It opens with a cliff of water, rising, surging, bullying, bouldering then folding into a booming clap. Another wave rises. A surfer breaks from the froth, cuts the spray, muscles out of the rush and carves into the clear. Any minute and you expect the Old Spice orchestra to strike up. And then it does.

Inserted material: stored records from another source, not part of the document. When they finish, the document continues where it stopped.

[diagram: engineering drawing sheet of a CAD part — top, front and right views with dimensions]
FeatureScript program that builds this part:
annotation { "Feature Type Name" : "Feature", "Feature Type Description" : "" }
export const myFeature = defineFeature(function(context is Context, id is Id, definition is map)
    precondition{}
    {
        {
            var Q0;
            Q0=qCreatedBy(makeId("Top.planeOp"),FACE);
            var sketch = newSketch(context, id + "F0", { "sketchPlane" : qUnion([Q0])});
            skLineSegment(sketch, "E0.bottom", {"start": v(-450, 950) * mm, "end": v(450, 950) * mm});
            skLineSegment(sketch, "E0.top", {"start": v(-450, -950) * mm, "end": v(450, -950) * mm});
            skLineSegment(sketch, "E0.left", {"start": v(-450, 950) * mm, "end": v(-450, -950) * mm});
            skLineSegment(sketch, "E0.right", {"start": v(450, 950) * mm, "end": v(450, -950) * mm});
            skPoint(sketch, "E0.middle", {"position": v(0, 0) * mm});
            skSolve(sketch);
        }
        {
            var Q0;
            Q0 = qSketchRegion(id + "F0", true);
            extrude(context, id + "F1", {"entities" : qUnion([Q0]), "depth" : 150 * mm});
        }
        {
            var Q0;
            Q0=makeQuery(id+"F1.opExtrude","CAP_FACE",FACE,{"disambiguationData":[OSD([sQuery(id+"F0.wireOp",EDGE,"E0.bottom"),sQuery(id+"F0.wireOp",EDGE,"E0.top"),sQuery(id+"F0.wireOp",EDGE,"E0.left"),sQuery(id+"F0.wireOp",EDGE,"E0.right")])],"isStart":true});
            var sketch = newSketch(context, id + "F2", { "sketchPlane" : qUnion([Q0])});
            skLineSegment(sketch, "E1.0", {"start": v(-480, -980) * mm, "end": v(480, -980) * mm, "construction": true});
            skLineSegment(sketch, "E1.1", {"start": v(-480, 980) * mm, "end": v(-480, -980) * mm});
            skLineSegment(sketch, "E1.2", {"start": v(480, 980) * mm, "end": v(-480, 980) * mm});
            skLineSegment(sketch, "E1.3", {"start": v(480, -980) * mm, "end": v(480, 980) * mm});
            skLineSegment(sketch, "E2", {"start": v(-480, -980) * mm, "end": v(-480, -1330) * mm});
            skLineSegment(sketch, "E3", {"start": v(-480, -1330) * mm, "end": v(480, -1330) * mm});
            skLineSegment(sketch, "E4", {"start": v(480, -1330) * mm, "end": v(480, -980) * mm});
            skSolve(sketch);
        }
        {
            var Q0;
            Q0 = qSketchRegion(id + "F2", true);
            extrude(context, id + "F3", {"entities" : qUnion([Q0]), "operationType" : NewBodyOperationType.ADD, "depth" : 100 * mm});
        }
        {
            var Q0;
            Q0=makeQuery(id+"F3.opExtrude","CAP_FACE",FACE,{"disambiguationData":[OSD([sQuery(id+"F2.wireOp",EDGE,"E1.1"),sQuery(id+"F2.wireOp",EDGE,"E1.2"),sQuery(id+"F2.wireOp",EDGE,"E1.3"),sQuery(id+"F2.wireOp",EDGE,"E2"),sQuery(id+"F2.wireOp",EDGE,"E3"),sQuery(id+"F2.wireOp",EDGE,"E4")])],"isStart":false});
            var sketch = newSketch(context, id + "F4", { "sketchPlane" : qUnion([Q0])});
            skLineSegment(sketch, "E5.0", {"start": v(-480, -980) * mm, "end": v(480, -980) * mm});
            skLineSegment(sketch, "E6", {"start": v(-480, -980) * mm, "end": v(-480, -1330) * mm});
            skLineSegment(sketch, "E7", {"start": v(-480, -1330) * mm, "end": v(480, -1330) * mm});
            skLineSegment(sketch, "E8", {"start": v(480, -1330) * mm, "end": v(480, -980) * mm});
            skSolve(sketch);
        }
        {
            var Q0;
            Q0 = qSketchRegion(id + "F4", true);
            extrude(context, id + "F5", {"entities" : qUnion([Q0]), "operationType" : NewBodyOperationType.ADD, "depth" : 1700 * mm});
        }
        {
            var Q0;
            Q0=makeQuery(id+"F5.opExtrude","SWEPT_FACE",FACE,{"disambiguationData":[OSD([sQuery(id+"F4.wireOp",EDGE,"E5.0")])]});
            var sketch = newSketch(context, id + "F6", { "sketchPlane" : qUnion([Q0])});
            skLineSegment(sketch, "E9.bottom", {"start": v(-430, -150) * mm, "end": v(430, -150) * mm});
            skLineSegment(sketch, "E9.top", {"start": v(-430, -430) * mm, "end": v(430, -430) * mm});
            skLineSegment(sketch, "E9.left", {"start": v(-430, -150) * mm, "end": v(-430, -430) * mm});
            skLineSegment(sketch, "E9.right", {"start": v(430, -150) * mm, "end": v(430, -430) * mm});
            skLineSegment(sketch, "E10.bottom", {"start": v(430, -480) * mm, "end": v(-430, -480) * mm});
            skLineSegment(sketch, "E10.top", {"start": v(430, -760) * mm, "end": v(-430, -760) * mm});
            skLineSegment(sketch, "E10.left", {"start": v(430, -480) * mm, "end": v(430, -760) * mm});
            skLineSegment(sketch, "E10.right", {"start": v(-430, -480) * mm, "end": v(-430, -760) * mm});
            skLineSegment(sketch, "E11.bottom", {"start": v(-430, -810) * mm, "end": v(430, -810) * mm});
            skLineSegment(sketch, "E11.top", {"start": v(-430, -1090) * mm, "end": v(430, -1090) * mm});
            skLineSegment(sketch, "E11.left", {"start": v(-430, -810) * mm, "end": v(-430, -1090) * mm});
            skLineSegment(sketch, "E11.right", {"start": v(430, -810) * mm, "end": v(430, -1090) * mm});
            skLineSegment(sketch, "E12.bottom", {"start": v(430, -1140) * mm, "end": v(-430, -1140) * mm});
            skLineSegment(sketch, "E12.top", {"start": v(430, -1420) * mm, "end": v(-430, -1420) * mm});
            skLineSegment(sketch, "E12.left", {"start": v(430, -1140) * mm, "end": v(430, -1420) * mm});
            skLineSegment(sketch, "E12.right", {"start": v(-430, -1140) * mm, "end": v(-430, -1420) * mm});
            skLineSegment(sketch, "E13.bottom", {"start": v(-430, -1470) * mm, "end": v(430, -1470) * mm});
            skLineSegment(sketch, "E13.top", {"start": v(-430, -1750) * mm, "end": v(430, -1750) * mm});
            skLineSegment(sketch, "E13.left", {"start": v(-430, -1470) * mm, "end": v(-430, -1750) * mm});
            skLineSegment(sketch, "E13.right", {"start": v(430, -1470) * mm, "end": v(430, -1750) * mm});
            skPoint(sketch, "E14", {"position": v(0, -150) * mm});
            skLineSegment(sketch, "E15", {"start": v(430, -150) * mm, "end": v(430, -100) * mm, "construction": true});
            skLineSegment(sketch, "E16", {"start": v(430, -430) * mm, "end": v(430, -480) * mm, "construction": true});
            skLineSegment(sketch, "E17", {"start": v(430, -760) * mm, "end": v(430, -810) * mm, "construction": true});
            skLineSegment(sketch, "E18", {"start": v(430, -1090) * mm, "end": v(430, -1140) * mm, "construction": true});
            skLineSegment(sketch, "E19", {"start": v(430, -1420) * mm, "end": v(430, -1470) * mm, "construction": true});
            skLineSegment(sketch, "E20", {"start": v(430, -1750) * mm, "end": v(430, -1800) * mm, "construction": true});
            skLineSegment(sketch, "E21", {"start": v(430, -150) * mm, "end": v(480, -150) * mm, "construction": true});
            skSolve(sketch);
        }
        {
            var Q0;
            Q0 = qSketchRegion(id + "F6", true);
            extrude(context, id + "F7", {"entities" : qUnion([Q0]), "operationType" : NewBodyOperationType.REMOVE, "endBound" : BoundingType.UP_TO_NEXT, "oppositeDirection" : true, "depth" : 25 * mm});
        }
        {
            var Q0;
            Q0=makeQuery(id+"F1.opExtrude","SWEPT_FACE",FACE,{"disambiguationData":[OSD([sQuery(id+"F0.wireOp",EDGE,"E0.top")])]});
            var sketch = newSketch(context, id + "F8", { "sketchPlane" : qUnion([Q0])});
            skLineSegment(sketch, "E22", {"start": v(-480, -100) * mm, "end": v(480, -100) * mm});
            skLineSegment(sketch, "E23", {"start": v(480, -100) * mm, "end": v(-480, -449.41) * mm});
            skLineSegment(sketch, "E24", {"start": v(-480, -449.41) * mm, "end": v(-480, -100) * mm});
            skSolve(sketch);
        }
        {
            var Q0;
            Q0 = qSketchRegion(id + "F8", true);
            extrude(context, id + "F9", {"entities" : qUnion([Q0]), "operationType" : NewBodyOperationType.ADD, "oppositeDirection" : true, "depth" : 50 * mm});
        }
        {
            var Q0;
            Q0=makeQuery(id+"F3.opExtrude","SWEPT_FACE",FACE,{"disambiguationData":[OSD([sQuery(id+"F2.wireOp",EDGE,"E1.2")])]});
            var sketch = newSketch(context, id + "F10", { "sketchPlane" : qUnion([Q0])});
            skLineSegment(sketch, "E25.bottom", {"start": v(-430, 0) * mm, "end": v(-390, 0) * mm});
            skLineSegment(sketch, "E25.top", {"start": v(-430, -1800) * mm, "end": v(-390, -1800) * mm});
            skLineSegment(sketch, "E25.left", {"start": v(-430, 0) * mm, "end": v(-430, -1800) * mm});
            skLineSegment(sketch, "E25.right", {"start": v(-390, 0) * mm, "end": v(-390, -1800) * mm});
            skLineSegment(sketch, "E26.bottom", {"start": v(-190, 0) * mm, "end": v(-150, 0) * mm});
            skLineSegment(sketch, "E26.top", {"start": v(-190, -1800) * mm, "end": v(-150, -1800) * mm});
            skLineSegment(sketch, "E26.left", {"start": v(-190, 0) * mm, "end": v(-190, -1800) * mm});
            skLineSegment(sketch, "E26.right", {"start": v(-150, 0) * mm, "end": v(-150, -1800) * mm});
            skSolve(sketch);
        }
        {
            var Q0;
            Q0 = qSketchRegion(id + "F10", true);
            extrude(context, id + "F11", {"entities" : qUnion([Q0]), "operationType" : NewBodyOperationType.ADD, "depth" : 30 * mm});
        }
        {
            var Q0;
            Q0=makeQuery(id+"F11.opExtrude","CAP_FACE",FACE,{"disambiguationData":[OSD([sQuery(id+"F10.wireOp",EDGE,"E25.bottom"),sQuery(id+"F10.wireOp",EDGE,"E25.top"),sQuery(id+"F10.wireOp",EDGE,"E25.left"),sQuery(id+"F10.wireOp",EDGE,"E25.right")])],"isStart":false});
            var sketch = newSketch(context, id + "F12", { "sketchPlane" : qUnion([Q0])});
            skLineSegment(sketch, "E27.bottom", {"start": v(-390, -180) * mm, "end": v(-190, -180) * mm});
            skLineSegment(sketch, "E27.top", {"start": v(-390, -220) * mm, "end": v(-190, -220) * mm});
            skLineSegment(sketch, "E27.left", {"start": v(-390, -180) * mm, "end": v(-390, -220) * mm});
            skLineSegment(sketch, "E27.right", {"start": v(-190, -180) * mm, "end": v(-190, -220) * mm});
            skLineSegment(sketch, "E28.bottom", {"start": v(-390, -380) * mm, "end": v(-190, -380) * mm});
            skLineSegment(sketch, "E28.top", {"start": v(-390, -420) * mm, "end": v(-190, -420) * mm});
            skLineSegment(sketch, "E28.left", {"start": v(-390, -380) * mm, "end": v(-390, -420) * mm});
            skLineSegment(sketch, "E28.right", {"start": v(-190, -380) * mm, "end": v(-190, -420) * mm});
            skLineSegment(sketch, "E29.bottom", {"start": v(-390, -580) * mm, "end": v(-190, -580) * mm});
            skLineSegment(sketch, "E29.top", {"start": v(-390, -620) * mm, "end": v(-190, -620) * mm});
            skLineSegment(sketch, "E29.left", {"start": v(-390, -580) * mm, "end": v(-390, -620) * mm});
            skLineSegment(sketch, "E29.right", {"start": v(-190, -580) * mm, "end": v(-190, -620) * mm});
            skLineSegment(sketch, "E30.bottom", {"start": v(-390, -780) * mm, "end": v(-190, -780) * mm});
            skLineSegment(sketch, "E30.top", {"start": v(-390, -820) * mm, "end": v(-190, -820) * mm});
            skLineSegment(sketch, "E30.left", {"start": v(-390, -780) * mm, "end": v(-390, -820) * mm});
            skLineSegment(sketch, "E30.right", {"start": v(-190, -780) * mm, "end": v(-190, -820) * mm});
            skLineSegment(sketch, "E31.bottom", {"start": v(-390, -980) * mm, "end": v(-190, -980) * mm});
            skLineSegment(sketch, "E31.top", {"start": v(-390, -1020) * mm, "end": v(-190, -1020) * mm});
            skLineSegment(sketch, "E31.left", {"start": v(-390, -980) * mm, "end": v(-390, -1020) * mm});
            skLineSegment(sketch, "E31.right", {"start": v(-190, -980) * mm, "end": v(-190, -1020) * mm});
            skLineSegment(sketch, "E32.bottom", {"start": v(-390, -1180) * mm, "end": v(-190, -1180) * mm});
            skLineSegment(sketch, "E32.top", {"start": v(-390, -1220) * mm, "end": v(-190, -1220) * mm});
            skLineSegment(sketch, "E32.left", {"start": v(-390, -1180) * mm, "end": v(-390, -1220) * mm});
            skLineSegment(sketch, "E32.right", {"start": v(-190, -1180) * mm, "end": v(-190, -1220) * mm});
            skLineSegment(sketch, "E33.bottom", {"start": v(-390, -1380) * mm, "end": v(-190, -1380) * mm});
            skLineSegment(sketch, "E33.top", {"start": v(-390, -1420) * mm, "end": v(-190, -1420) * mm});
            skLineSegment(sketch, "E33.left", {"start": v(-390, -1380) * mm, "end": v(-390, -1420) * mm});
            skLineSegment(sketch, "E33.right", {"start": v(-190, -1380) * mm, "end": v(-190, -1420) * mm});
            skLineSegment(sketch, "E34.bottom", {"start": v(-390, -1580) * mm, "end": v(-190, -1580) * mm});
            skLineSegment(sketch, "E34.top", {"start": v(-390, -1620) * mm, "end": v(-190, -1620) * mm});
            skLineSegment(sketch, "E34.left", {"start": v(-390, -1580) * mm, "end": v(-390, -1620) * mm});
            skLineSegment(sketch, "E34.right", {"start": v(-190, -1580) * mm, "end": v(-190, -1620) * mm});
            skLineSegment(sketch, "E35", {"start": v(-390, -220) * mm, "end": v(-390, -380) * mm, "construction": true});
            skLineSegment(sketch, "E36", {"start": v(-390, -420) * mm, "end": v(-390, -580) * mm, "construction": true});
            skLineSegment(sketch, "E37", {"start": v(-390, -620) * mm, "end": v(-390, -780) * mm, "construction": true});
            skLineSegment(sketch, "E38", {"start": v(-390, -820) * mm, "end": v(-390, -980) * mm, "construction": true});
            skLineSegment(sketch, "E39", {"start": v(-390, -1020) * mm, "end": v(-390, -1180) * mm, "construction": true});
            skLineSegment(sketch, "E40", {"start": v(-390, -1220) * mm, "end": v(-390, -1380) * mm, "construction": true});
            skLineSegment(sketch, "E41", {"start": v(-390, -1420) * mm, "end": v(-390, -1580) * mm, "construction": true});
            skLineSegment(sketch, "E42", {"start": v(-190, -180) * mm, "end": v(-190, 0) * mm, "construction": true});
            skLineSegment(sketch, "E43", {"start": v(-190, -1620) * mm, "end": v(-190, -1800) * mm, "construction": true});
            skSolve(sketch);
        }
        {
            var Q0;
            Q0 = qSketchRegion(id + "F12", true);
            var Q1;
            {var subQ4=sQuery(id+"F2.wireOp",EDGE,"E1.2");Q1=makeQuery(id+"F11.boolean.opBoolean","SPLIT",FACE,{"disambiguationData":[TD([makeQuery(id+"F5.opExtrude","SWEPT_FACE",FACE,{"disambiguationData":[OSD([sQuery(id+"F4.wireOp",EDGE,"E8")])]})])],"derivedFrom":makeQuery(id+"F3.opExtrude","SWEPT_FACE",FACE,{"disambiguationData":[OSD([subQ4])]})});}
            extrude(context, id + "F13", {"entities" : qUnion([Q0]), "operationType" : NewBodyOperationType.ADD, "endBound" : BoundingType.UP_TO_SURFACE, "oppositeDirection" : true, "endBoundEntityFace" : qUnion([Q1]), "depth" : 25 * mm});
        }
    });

With his kinetic cuts and restless jukebox (Basement Jaxx, The Stray Cats, Pearl Jam, Bill Hailey), there's no doubting that Stacy Peralta's dynamic follow-up to exceptional skateboard doc Dogtown And Z-Boys captures the thunder and buzz of big-wave surfing. Pitched at a roaring pace (typified by a cheeky thousand-years-of-surfing-in-two-minutes primer), there's some terrific stuff here: getting scruffy with the '50s beachbums who kickstarted the scene; John Milius laughing about his parents regarding his surfing obsession as some sort of mental disease; Laird Hamilton tow-surfing a huge white fist of a 10-storey wave. The ribbing Hollywood gets for emasculating the subculture with the likes of beach-teen nonsense Gidget is also good for a snort ("Man, that makes me wanna puke," hoots surf pioneer Greg Noll).
Still, for all the visual flamboyance, truth be told, Riding Giants gets a little lumpy in the telling. In waxing up every single aspect of board-life (sociological, spiritual, historical, cultural and, in all seriousness, geographical), there's a nagging feeling that Peralta's chewed off too much material here.
In Dogtown, the director shared a sidewalk intimacy with his subjects; you knew why they lived to skate. Here, you get a lot of distant, misty stares, mystical blabber about "the hydraulic maelstrom" and quasi-religious jawing about the might of Mother Nature. So, while you've got to admire the film's sheer width and ambition, it ultimately lacks depth, bailing in the shallows when it comes to explaining what makes these guys tick. No mistake: it's an entertaining, at times exhilarating celebration of the granddaddy of Extreme Sports. But ultimately, the spectacle outweighs the substance.